Что бы там не говорили —
Несгибаемый народ…
— Ваше Величество! Это ловушка. Ваш брат говорит, что желает ввести в Орлеан армию, чтобы отпраздновать триумф по латинскому образцу, но даже в Роме войска не допускали в черту города! Ваше Величество, войска и чернь готовы целовать пыль из под копыт его коня, и если ваш брат…
— Мой младший брат умен. И прав, победу мало одержать, ее нужно показать.
«Дражайший наш родич и коннетабль,
Просим вас немедля прислать нам списки и сроки, ибо не желаем мы, чтобы победоносные наши войска несли ущерб или терпели недостаток в пище и жилье…
Жанно, если ты поторопишься, а не потащишься позади обоза, то первым услышишь то, чего еще никто не читал».
— Ваша Светлость, это ловушка. Вы знаете, что советники вашего брата ему в оба уха зудят об измене. А теперь вас вызывают в столицу вперед армии. Они хотят убить вас, тут нет иной причины. Ваш брат…
— Мой старший брат и король прав. Нельзя, чтобы думали, что я ему не доверяю.
«Ваше королевское величество,
Нижайший из ваших слуг счастлив сообщить вам…
Луи, черепаха, ты ее закончил?»
Епископ Дьеппский негодовал. Он кричал, порой переходя на визг, метался по зале, заламывал руки, швырял в стены кубки и столовые приборы. Франсуа слушал, как обычно слушал подобные крики — с покорностью и показным безразличием. Это раздражало, и это был единственный доступный ему способ отплатить.

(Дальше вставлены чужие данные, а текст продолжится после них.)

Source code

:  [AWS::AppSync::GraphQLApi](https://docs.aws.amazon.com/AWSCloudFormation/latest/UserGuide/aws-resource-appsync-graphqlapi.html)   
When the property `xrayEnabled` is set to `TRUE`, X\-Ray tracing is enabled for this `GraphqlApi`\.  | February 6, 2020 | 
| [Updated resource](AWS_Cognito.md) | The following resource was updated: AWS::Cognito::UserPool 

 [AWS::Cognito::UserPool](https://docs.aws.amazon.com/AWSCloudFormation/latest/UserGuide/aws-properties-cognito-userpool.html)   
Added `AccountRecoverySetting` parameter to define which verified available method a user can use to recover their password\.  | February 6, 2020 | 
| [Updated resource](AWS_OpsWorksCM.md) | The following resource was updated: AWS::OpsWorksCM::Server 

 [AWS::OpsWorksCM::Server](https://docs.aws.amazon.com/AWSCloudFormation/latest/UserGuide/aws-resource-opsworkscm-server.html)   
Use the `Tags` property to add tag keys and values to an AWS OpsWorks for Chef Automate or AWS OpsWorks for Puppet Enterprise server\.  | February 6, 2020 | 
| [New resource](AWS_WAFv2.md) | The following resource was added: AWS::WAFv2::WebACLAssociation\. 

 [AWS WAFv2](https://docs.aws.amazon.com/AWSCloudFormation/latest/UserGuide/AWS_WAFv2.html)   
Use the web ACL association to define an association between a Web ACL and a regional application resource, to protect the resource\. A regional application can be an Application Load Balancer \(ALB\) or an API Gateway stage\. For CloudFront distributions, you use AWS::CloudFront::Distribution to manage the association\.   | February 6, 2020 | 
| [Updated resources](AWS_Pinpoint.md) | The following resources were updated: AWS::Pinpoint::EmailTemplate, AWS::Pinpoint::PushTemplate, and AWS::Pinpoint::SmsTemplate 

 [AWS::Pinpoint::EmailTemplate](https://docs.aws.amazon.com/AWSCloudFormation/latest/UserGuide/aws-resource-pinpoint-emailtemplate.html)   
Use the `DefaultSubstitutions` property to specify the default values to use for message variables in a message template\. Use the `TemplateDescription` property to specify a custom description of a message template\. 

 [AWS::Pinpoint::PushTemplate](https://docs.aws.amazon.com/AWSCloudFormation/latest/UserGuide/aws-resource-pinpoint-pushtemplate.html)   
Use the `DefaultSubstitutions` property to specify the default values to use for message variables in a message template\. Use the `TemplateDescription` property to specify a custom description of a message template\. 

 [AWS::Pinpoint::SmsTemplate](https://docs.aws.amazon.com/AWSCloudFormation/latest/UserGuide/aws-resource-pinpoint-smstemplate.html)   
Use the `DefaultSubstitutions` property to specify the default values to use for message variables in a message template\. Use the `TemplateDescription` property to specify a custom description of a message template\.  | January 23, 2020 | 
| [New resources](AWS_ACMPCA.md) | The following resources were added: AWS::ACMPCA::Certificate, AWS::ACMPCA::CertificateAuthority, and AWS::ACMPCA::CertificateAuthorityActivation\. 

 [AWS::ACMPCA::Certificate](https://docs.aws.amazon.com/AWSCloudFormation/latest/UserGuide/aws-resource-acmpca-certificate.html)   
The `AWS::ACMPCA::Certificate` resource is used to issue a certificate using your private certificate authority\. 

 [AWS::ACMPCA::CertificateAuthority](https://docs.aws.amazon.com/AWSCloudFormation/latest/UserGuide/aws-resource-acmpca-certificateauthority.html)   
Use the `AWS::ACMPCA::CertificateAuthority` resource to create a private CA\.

Затаиться. Замолчать. Потратить все душевные силы на маску равнодушия, недосягаемости, отстраненности. Слова все равно проникали внутрь — не все, но многие. Только не сразу. Потом он лежал без сна долгими часами, пытаясь вытряхнуть из себя ядовитые слова, сжимался в комок, негодовал и даже плакал, спрашивая невесть кого: «За что? Почему? Как он мог? Как он посмел? Это же неправда!»
— Господи, — кричит дядя, — покарай ту нечестивую тварь, что прокляла наш дом! Погляди на несчастье наше… один — хуже женщины, ибо делит ложе с мужчинами, но не способен от них понести, хуже смоковницы, на которую Ты обратил Свой гнев, много хуже, ибо смоковница была бесплодна не своей волей и давала хотя бы тень проходящим, от этого же позора нашего рода не дождаться пользы, как от камня не дождаться молока. Простейшее, что и червю доступно, не под силу ему!
Рекомый племянник снисходительно улыбнулся и продолжил смаковать вино. Он по опыту знал, что рано или поздно дядюшка перейдет и вовсе на визг, потом ему станет дурно и он будет валяться в своих покоях под присмотром лекарей с ланцетами и пиявками. Оставалось только дождаться этого благословенного момента. Принимать у себя в гостях единственного живого дядюшку, епископа Дьеппского — сомнительное удовольствие, не удовольствие вовсе, но долг перед семьей. Франсуа напоминал себе, насколько легким и беспечным сделал его существование брат. Иногда можно и потерпеть. Нужно потерпеть. Не так уж много от тебя и хотят.
Епископ перешел к брани в адрес брата.
— А другой? Этот только воевать да пускать пыль в глаза способен! Господи, за что ты обрек наш дом на такое унижение? Сколько раз за столько лет этот великий воин мог занять трон?! Соизволь он хоть раз прислушаться к кому-то поумнее себя! Но нет же, гордыня и гордыня и еще раз гордыня обуяла его! И вот, дождались! Быть, быть вскоре этому дому пусту! Все достанется проклятому Луи и его выблядкам!
Хорошо, думает Франсуа, что брата здесь нет. Что он не слышал этой тирады и особенно — предыдущей. Что он вообще ничего не слышал, хотя, конечно же, он узнает. Слуги и свита. И слуги и свита дяди. Господин епископ Дьеппский обычно помнит о таких вещах, но не когда на него находит.